Data records —
- - - - -
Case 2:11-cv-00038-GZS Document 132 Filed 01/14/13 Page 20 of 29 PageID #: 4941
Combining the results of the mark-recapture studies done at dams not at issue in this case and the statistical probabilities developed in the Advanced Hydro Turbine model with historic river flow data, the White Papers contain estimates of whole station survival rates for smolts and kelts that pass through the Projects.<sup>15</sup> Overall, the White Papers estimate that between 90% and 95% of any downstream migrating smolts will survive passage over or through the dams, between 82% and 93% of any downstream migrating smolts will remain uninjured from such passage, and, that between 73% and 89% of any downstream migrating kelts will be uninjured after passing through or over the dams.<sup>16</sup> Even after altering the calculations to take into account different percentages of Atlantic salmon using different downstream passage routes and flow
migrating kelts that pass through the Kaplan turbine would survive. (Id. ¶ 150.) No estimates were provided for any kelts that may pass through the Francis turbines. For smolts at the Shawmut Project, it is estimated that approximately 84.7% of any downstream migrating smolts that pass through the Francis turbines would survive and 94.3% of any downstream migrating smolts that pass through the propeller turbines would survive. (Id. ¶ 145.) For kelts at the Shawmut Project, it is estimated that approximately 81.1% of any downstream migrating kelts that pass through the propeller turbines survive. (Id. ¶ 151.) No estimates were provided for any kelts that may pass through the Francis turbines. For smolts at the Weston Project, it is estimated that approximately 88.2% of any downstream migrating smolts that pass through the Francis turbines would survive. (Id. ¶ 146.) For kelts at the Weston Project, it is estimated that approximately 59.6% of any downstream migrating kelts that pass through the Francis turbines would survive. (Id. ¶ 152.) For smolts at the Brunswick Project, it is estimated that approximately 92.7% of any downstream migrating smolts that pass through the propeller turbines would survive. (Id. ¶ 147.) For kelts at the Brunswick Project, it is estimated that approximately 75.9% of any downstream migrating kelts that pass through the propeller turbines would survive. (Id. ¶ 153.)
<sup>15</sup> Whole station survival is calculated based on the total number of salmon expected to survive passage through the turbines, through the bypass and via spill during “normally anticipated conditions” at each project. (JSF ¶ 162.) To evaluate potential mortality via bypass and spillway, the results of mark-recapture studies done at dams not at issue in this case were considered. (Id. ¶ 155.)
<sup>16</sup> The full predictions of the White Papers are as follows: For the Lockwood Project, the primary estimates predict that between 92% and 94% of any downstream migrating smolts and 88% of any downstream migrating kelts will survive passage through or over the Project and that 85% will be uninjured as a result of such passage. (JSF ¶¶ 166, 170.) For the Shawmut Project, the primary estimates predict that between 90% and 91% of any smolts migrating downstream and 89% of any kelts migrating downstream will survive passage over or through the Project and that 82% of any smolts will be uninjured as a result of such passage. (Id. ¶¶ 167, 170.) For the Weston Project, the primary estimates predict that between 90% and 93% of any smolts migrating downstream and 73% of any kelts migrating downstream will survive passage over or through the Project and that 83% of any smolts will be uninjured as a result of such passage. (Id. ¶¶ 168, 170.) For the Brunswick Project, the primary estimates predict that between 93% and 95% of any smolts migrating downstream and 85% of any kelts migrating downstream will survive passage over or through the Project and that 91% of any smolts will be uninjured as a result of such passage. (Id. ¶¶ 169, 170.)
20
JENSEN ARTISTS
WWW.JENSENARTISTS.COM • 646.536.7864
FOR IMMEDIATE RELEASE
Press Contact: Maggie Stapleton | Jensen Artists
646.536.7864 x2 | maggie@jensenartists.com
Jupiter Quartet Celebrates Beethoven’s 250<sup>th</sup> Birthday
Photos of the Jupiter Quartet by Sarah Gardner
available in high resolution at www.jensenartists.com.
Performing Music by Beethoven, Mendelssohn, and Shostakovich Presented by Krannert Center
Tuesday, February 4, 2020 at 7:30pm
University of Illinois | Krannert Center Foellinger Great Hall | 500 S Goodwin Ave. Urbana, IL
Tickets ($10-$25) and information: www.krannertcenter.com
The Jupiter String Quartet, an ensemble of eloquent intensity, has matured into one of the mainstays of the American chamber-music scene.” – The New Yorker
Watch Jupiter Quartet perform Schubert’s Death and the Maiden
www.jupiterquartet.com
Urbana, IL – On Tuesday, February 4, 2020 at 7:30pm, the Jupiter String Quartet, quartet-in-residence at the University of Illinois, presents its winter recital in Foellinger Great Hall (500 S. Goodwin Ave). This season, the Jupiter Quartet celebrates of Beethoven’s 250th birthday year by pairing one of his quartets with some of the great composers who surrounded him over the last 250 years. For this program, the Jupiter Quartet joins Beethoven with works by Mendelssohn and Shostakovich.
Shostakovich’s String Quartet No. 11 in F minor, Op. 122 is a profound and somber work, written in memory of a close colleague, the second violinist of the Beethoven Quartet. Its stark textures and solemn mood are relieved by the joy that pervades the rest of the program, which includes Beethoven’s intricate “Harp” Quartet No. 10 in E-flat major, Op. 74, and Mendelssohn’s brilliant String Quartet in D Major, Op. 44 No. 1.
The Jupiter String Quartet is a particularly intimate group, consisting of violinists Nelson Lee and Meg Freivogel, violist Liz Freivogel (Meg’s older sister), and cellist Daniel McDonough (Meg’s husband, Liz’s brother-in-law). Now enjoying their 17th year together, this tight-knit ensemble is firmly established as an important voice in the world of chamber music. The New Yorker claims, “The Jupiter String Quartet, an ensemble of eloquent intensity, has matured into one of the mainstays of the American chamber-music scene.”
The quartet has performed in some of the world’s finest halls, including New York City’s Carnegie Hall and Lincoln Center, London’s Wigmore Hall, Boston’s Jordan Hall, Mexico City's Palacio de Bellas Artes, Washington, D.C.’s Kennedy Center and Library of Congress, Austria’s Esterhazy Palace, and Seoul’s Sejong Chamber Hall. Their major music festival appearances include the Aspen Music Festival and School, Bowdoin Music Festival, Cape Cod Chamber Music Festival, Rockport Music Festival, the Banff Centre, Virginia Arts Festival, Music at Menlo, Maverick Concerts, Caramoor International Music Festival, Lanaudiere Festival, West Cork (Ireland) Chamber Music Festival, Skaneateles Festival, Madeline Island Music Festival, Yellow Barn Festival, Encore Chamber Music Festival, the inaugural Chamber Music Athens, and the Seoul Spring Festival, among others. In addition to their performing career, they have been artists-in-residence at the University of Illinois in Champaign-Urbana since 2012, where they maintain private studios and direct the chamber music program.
- - - - -
Reproduce all of the records exactly.

Case 2:11-cv-00038-GZS Document 132 Filed 01/14/13 Page 20 of 29 PageID #: 4941
Combining the results of the mark-recapture studies done at dams not at issue in this case and the statistical probabilities developed in the Advanced Hydro Turbine model with historic river flow data, the White Papers contain estimates of whole station survival rates for smolts and kelts that pass through the Projects.<sup>15</sup> Overall, the White Papers estimate that between 90% and 95% of any downstream migrating smolts will survive passage over or through the dams, between 82% and 93% of any downstream migrating smolts will remain uninjured from such passage, and, that between 73% and 89% of any downstream migrating kelts will be uninjured after passing through or over the dams.<sup>16</sup> Even after altering the calculations to take into account different percentages of Atlantic salmon using different downstream passage routes and flow
migrating kelts that pass through the Kaplan turbine would survive. (Id. ¶ 150.) No estimates were provided for any kelts that may pass through the Francis turbines. For smolts at the Shawmut Project, it is estimated that approximately 84.7% of any downstream migrating smolts that pass through the Francis turbines would survive and 94.3% of any downstream migrating smolts that pass through the propeller turbines would survive. (Id. ¶ 145.) For kelts at the Shawmut Project, it is estimated that approximately 81.1% of any downstream migrating kelts that pass through the propeller turbines survive. (Id. ¶ 151.) No estimates were provided for any kelts that may pass through the Francis turbines. For smolts at the Weston Project, it is estimated that approximately 88.2% of any downstream migrating smolts that pass through the Francis turbines would survive. (Id. ¶ 146.) For kelts at the Weston Project, it is estimated that approximately 59.6% of any downstream migrating kelts that pass through the Francis turbines would survive. (Id. ¶ 152.) For smolts at the Brunswick Project, it is estimated that approximately 92.7% of any downstream migrating smolts that pass through the propeller turbines would survive. (Id. ¶ 147.) For kelts at the Brunswick Project, it is estimated that approximately 75.9% of any downstream migrating kelts that pass through the propeller turbines would survive. (Id. ¶ 153.)
<sup>15</sup> Whole station survival is calculated based on the total number of salmon expected to survive passage through the turbines, through the bypass and via spill during “normally anticipated conditions” at each project. (JSF ¶ 162.) To evaluate potential mortality via bypass and spillway, the results of mark-recapture studies done at dams not at issue in this case were considered. (Id. ¶ 155.)
<sup>16</sup> The full predictions of the White Papers are as follows: For the Lockwood Project, the primary estimates predict that between 92% and 94% of any downstream migrating smolts and 88% of any downstream migrating kelts will survive passage through or over the Project and that 85% will be uninjured as a result of such passage. (JSF ¶¶ 166, 170.) For the Shawmut Project, the primary estimates predict that between 90% and 91% of any smolts migrating downstream and 89% of any kelts migrating downstream will survive passage over or through the Project and that 82% of any smolts will be uninjured as a result of such passage. (Id. ¶¶ 167, 170.) For the Weston Project, the primary estimates predict that between 90% and 93% of any smolts migrating downstream and 73% of any kelts migrating downstream will survive passage over or through the Project and that 83% of any smolts will be uninjured as a result of such passage. (Id. ¶¶ 168, 170.) For the Brunswick Project, the primary estimates predict that between 93% and 95% of any smolts migrating downstream and 85% of any kelts migrating downstream will survive passage over or through the Project and that 91% of any smolts will be uninjured as a result of such passage. (Id. ¶¶ 169, 170.)
20
JENSEN ARTISTS
WWW.JENSENARTISTS.COM • 646.536.7864
FOR IMMEDIATE RELEASE
Press Contact: Maggie Stapleton | Jensen Artists
646.536.7864 x2 | maggie@jensenartists.com
Jupiter Quartet Celebrates Beethoven’s 250<sup>th</sup> Birthday
Photos of the Jupiter Quartet by Sarah Gardner
available in high resolution at www.jensenartists.com.
Performing Music by Beethoven, Mendelssohn, and Shostakovich Presented by Krannert Center
Tuesday, February 4, 2020 at 7:30pm
University of Illinois | Krannert Center Foellinger Great Hall | 500 S Goodwin Ave. Urbana, IL
Tickets ($10-$25) and information: www.krannertcenter.com
The Jupiter String Quartet, an ensemble of eloquent intensity, has matured into one of the mainstays of the American chamber-music scene.” – The New Yorker
Watch Jupiter Quartet perform Schubert’s Death and the Maiden
www.jupiterquartet.com
Urbana, IL – On Tuesday, February 4, 2020 at 7:30pm, the Jupiter String Quartet, quartet-in-residence at the University of Illinois, presents its winter recital in Foellinger Great Hall (500 S. Goodwin Ave). This season, the Jupiter Quartet celebrates of Beethoven’s 250th birthday year by pairing one of his quartets with some of the great composers who surrounded him over the last 250 years. For this program, the Jupiter Quartet joins Beethoven with works by Mendelssohn and Shostakovich.
Shostakovich’s String Quartet No. 11 in F minor, Op. 122 is a profound and somber work, written in memory of a close colleague, the second violinist of the Beethoven Quartet. Its stark textures and solemn mood are relieved by the joy that pervades the rest of the program, which includes Beethoven’s intricate “Harp” Quartet No. 10 in E-flat major, Op. 74, and Mendelssohn’s brilliant String Quartet in D Major, Op. 44 No. 1.
The Jupiter String Quartet is a particularly intimate group, consisting of violinists Nelson Lee and Meg Freivogel, violist Liz Freivogel (Meg’s older sister), and cellist Daniel McDonough (Meg’s husband, Liz’s brother-in-law). Now enjoying their 17th year together, this tight-knit ensemble is firmly established as an important voice in the world of chamber music. The New Yorker claims, “The Jupiter String Quartet, an ensemble of eloquent intensity, has matured into one of the mainstays of the American chamber-music scene.”
The quartet has performed in some of the world’s finest halls, including New York City’s Carnegie Hall and Lincoln Center, London’s Wigmore Hall, Boston’s Jordan Hall, Mexico City's Palacio de Bellas Artes, Washington, D.C.’s Kennedy Center and Library of Congress, Austria’s Esterhazy Palace, and Seoul’s Sejong Chamber Hall. Their major music festival appearances include the Aspen Music Festival and School, Bowdoin Music Festival, Cape Cod Chamber Music Festival, Rockport Music Festival, the Banff Centre, Virginia Arts Festival, Music at Menlo, Maverick Concerts, Caramoor International Music Festival, Lanaudiere Festival, West Cork (Ireland) Chamber Music Festival, Skaneateles Festival, Madeline Island Music Festival, Yellow Barn Festival, Encore Chamber Music Festival, the inaugural Chamber Music Athens, and the Seoul Spring Festival, among others. In addition to their performing career, they have been artists-in-residence at the University of Illinois in Champaign-Urbana since 2012, where they maintain private studios and direct the chamber music program.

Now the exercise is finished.